#### WHAT YOU ARE ASKED TO DO
Give back every line of text in the entries below word for word, leaving out the pictures.

#### DATASET EXCERPTS
+ + + + +
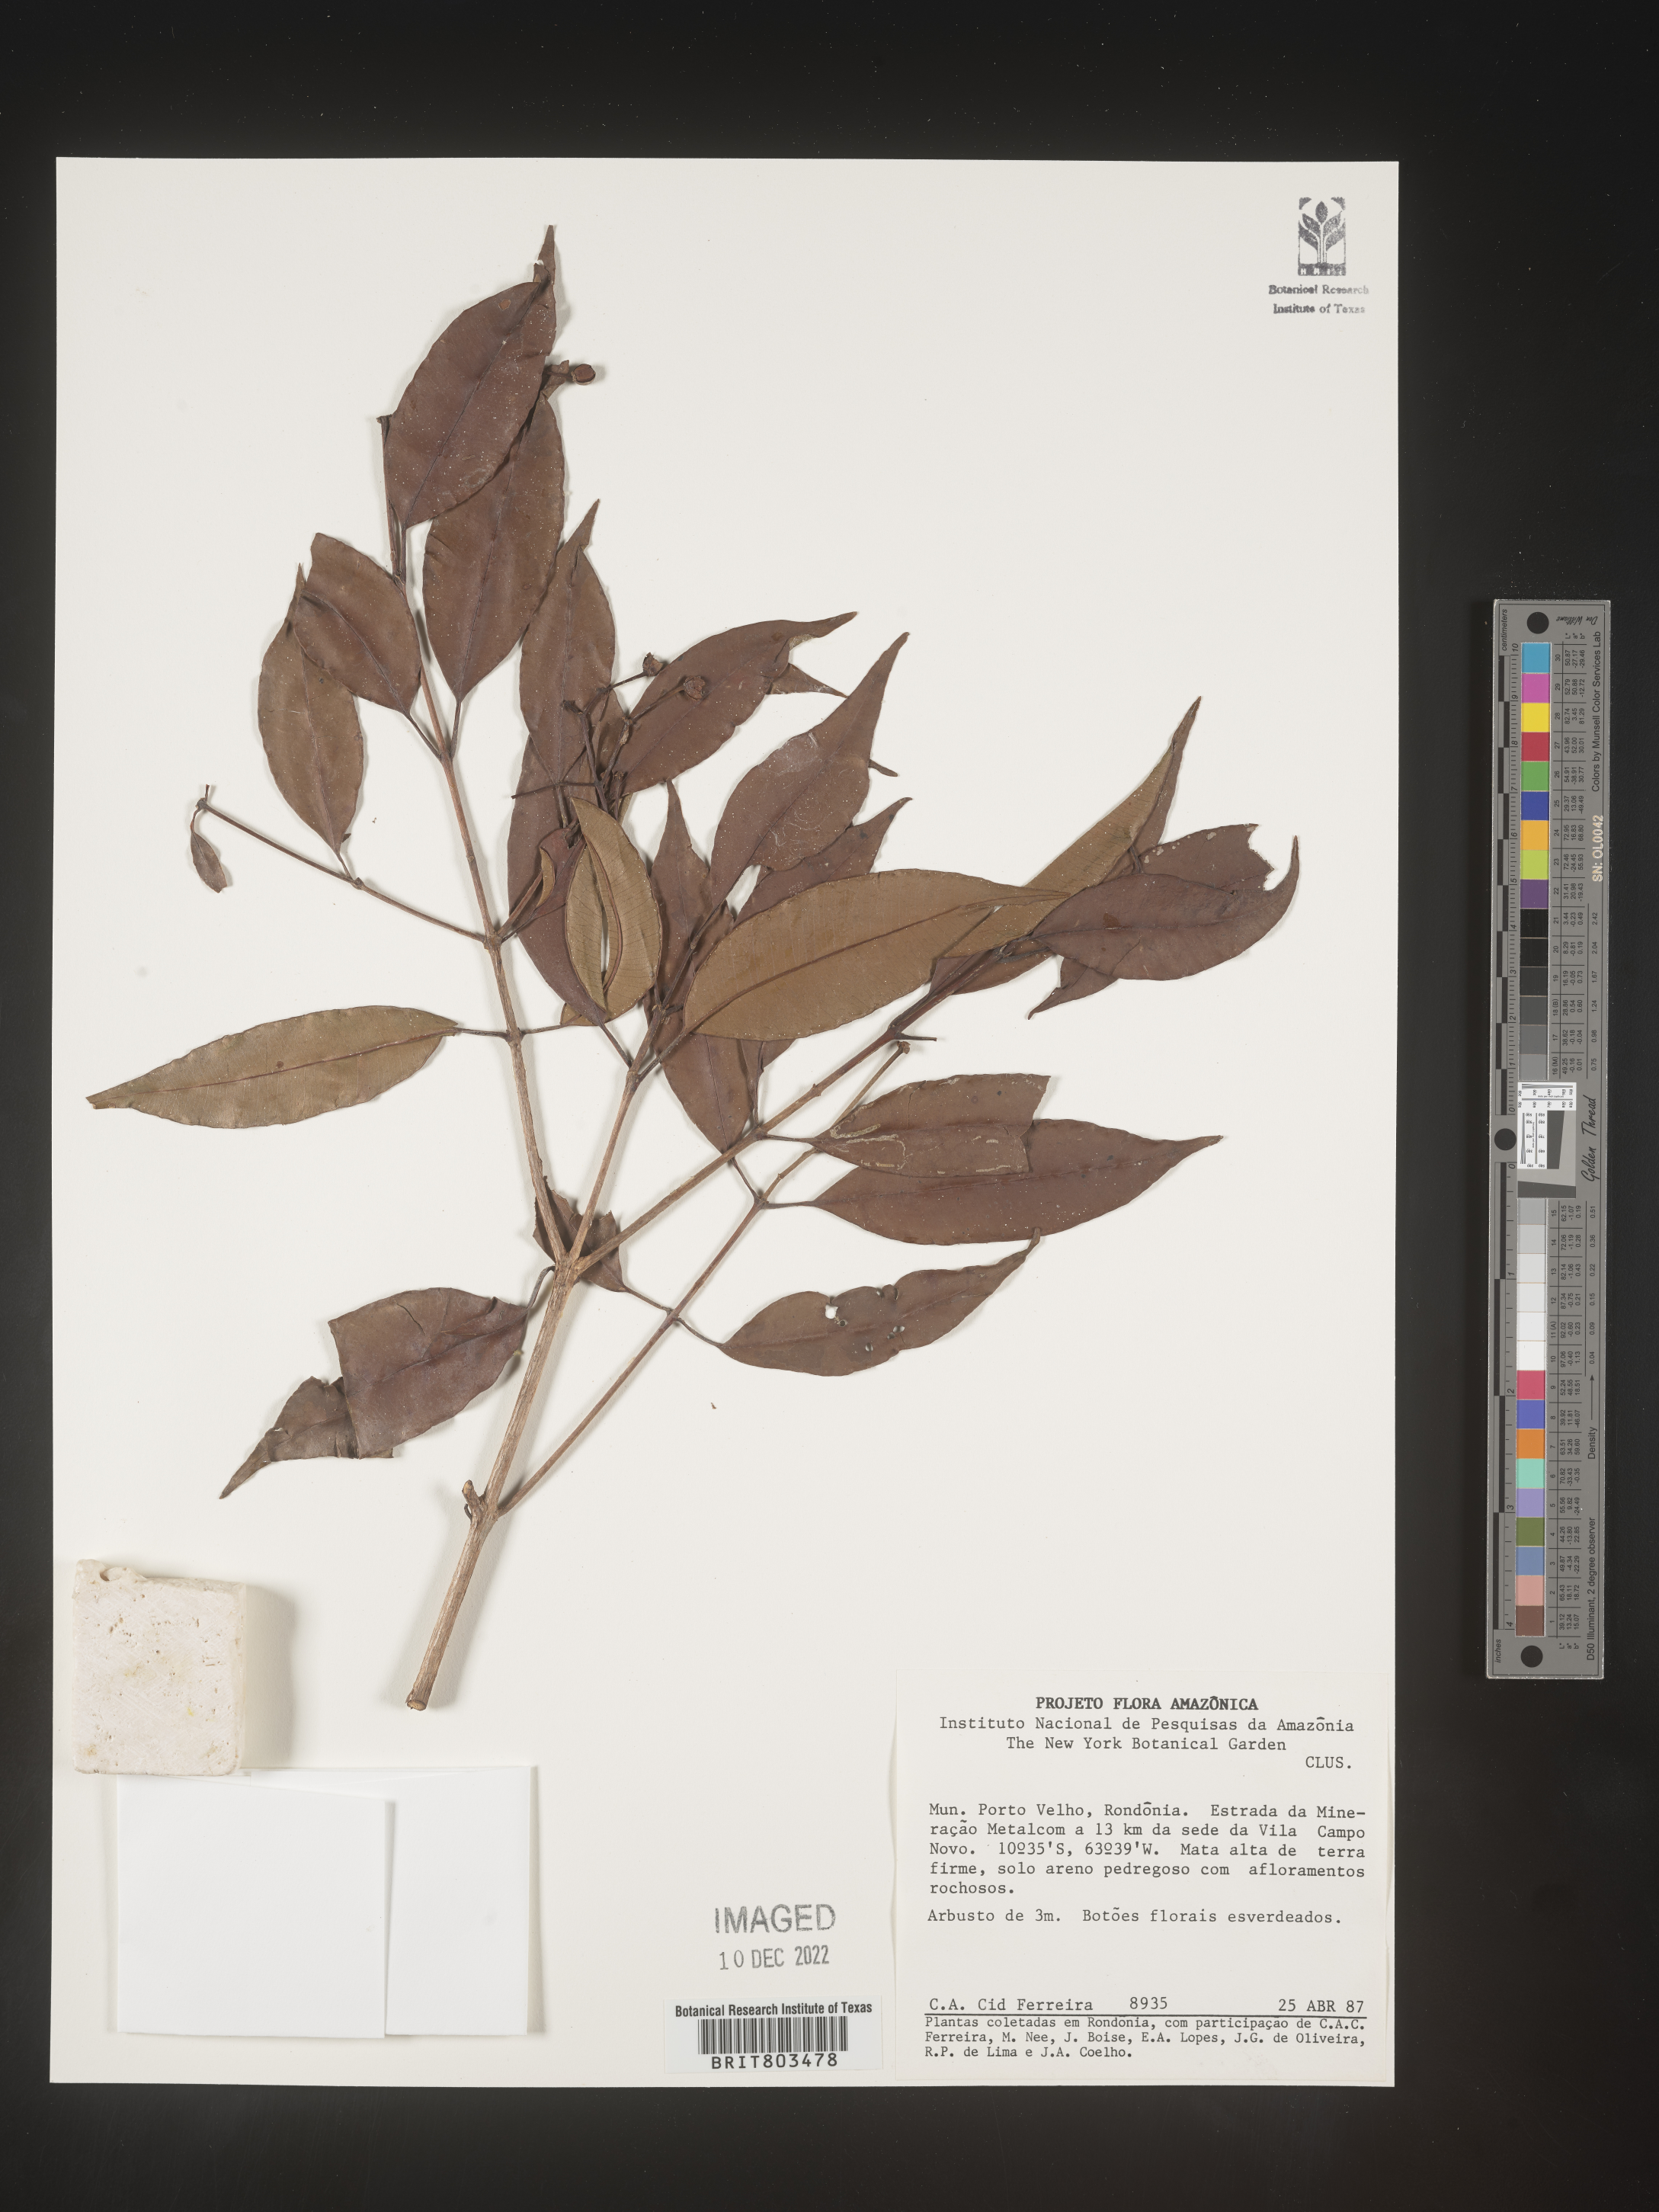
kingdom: Plantae
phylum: Tracheophyta
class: Magnoliopsida
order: Malpighiales
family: Clusiaceae
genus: Tovomita
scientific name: Tovomita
+ + + + +
#### SOLUTION FOR THIS TASK
kingdom: Plantae
phylum: Tracheophyta
class: Magnoliopsida
order: Malpighiales
family: Clusiaceae
genus: Tovomita
scientific name: Tovomita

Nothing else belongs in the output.